Administrative legislation on the operations with foreign currency and banking activities shall not expand to relationships with the use of cryptocurrency, and as a consequence it is not required to obtain special additional permits:

- Mining, activity of a cryptographic platform operator, cryptocurrency exchange operator, other activity with the use of tokens shall not be recognized as banking activity;

- Effect of the currency legislation does not expand to natural and legal persons (except for banks and non-bank credit-and-finance organizations) that are residents of the Republic of Belarus, while they perform permitted activities with the use of cryptocurrencies; residents if HTP while they perform operations with the use of tokens.

According to Decree No.8, legislation on securities, requirements on licensing of professional and exchange activity on securities shall also not expand to relationships of residents of HTP.

 

The main innovation in Decree No. 8 in the field of corporate law is the reduction of the risk of founders to be subjects to subsidiary liability in the event of the bankruptcy of a HTP resident.

So, according to item 3.6 of Decree No. 8, in case of economic insolvency (bankruptcy) of a resident of HTP, subsidiary liability on obligations of such a legal person may not be imposed on the owner of its property, founders (participants) or other persons, including the head, having the right to give instructions mandatory for the legal person or a possibility to determine its actions otherwise, with the exception of cases when economic insolvency (bankruptcy) is caused by the actions of such persons that entailed their bringing to criminal liability.

This regulation will allow HTP residents not to be afraid to implement start-up projects that do not guarantee the initial profitability, if there is a risk of getting penalties when the project doesn’t work out.

 

According to item 5.1 of Decree No. 8, HTP residents are granted the right to conclude among them and (or) with third persons a convertible loan contract. (Under the convertible loan contract, one party (lender) transfers money to the other party (borrower) into ownership, and the borrower shall, upon occurrence of a circumstance defined by the contract, including that depending on the will of the borrower and/or lender, or upon performance of actions defined by the contract by the borrower or third persons, shall transfer to the lender shares, stake (part of the stake) in the statutory fund of the borrower, being on the balance sheet of the borrower, or increase the statutory fund by the sum of the convertible loan with transfer to the lender of shares issuer of which is the borrower or of a stake (part of the stake) in the statutory fund of the borrower.)
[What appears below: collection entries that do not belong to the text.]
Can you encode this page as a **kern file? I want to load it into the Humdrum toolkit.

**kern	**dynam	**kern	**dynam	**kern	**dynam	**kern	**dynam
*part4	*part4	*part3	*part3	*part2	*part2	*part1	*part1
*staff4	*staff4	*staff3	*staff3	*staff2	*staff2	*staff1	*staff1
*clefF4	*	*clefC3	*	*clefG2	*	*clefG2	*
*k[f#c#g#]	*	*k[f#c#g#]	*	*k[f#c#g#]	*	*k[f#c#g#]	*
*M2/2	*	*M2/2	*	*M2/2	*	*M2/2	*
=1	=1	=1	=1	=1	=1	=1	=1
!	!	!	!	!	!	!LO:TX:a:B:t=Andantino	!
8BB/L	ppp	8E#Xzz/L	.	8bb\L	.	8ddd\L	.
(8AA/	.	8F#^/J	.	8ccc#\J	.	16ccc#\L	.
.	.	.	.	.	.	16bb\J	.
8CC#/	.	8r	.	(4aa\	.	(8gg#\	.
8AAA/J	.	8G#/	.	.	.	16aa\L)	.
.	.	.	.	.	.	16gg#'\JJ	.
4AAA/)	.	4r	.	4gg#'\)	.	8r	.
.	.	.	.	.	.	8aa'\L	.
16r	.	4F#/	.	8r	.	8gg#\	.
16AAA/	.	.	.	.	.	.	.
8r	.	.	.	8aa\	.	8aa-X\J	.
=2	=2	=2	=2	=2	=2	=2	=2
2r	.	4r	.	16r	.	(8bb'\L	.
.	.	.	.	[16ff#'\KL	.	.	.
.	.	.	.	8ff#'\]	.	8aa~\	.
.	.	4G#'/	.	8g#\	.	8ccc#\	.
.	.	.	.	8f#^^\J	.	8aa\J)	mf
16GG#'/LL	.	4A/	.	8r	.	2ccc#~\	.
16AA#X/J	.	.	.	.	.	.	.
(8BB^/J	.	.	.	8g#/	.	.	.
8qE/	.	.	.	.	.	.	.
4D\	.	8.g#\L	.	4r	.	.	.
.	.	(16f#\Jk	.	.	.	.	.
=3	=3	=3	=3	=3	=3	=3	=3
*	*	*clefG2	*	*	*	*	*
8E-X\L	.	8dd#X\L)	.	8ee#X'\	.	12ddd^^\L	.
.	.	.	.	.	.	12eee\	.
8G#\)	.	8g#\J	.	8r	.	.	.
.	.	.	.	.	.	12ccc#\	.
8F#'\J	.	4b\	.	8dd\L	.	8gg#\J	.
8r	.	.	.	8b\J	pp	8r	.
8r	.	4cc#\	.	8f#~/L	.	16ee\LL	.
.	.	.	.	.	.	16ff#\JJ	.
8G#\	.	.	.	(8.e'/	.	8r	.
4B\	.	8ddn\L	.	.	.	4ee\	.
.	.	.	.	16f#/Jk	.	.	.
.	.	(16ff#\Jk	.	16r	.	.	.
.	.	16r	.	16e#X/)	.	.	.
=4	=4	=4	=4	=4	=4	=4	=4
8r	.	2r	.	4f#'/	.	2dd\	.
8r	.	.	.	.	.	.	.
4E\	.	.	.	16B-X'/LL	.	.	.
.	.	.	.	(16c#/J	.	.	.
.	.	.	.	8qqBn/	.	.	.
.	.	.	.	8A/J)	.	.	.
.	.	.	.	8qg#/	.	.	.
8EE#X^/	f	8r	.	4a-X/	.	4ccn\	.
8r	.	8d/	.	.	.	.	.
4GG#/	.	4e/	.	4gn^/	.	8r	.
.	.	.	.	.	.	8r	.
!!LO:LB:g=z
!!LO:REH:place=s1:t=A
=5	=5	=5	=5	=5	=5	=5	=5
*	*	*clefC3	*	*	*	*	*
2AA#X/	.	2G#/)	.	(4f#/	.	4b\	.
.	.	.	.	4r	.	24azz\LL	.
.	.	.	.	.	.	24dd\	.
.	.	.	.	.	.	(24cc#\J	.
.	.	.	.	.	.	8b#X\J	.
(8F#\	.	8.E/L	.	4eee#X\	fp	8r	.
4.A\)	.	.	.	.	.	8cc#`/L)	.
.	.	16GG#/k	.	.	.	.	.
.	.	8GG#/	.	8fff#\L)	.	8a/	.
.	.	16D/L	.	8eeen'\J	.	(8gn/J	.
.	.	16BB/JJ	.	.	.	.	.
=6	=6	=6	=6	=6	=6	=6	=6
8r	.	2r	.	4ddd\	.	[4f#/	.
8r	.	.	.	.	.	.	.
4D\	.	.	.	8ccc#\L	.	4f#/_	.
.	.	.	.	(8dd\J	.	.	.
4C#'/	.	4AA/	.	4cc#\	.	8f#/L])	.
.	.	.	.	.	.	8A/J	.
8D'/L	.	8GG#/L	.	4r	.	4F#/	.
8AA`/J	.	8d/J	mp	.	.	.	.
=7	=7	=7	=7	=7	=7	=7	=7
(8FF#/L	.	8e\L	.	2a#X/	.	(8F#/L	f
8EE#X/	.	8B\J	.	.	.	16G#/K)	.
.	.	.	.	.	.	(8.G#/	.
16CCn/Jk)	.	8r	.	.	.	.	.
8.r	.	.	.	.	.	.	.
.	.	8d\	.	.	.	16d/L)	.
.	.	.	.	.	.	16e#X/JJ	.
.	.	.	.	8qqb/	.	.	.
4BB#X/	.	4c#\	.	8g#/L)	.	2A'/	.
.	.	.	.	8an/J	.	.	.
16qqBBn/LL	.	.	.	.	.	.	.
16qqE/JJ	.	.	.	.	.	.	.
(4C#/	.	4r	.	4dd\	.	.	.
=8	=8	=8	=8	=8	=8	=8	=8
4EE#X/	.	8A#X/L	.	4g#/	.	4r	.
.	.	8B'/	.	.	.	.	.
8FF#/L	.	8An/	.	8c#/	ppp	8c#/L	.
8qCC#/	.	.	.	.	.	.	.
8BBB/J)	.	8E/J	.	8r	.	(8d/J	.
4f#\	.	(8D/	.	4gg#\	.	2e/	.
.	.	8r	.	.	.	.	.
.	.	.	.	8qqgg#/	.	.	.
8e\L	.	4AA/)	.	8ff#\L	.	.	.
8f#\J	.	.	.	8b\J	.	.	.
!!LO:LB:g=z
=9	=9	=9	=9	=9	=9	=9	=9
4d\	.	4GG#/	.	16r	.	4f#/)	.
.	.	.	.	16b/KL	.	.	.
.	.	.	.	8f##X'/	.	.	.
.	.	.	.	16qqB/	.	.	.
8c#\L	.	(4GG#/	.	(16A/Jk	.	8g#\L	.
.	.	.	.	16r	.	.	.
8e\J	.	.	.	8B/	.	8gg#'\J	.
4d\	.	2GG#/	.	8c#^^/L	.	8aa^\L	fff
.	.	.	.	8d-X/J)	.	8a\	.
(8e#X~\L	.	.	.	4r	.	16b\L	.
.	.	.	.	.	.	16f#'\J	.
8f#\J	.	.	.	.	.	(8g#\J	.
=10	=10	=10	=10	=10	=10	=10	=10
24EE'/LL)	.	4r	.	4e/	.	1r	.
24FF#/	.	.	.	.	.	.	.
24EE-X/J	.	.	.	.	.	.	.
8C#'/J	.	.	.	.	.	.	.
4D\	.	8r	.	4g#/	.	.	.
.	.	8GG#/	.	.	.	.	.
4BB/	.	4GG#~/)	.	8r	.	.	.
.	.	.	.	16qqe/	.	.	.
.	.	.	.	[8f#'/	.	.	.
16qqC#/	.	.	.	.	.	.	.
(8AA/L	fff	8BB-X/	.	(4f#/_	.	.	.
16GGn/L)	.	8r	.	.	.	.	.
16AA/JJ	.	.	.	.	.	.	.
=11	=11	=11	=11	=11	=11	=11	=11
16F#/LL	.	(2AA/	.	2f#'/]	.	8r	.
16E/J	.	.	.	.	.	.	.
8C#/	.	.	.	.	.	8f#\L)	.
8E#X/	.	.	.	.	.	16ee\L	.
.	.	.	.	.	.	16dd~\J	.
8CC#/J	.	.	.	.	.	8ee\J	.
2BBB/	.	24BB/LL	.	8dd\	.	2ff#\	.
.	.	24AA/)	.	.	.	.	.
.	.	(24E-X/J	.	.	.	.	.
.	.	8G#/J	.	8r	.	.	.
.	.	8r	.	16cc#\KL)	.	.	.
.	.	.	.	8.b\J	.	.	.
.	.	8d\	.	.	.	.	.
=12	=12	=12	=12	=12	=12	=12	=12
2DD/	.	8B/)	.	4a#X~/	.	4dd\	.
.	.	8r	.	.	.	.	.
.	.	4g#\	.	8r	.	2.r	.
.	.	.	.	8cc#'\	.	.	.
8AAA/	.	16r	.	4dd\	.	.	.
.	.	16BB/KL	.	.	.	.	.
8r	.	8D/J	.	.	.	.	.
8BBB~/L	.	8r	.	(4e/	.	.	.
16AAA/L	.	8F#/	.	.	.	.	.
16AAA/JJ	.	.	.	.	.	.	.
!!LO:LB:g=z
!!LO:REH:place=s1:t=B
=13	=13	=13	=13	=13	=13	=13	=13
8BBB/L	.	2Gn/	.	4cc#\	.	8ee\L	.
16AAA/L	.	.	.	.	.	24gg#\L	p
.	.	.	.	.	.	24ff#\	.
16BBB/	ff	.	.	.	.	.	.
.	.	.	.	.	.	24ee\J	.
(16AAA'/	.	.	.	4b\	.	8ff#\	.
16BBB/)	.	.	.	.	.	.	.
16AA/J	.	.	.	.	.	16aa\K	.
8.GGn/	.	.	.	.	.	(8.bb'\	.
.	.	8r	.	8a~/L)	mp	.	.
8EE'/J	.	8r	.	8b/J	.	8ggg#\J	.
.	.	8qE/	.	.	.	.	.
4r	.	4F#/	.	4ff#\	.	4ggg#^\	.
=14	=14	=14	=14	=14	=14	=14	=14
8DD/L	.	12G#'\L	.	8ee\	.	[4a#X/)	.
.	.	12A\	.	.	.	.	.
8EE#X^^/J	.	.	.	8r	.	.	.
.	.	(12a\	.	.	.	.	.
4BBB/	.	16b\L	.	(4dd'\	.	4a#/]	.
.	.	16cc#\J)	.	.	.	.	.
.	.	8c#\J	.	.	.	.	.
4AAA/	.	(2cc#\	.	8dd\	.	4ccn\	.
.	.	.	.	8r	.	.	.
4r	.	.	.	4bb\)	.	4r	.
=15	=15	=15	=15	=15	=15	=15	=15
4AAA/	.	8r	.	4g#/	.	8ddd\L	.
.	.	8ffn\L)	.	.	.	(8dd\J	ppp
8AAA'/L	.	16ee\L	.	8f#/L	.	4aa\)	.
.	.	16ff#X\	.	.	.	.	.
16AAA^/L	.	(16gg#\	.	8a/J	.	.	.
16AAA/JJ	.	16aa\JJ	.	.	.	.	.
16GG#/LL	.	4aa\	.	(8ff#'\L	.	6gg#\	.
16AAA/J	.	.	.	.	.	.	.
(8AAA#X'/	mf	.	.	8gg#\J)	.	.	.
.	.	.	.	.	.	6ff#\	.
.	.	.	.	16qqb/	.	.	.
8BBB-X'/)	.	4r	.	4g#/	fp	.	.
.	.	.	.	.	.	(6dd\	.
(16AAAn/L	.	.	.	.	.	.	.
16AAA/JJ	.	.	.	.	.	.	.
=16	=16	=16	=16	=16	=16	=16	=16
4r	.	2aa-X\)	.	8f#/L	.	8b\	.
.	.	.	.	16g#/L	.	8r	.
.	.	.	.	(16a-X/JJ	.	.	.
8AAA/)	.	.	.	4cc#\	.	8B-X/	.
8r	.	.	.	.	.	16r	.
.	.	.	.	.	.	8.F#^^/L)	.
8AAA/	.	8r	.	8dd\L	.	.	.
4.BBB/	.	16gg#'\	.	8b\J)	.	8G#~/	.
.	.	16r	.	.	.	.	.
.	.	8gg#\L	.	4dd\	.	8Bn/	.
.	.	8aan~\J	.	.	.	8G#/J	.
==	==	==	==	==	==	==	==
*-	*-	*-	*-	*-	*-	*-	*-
It is also worth noting that relationships of the parties arising out of the convertible loan contract are not covered by provisions of the legislation:

- on the pre-emptive right to purchase shares, stakes (parts of the stakes) in the statutory fund of an economic company, on the right of acquisition by the economic company of shares, stakes (parts of stakes) in its statutory fund and on the right of a close joint-stock company to offer to a third person to acquire shares of the given company not claimed as a result of exercise of its shareholders' pre-emptive right to acquire them;

- on formation of the statutory fund of the economic company in part of the inadmissibility of the exemption of the founder (participant) of the economic company from the duty to make a contribution to the statutory fund (payment of shares) by means of a setoff of demands toward the economic company.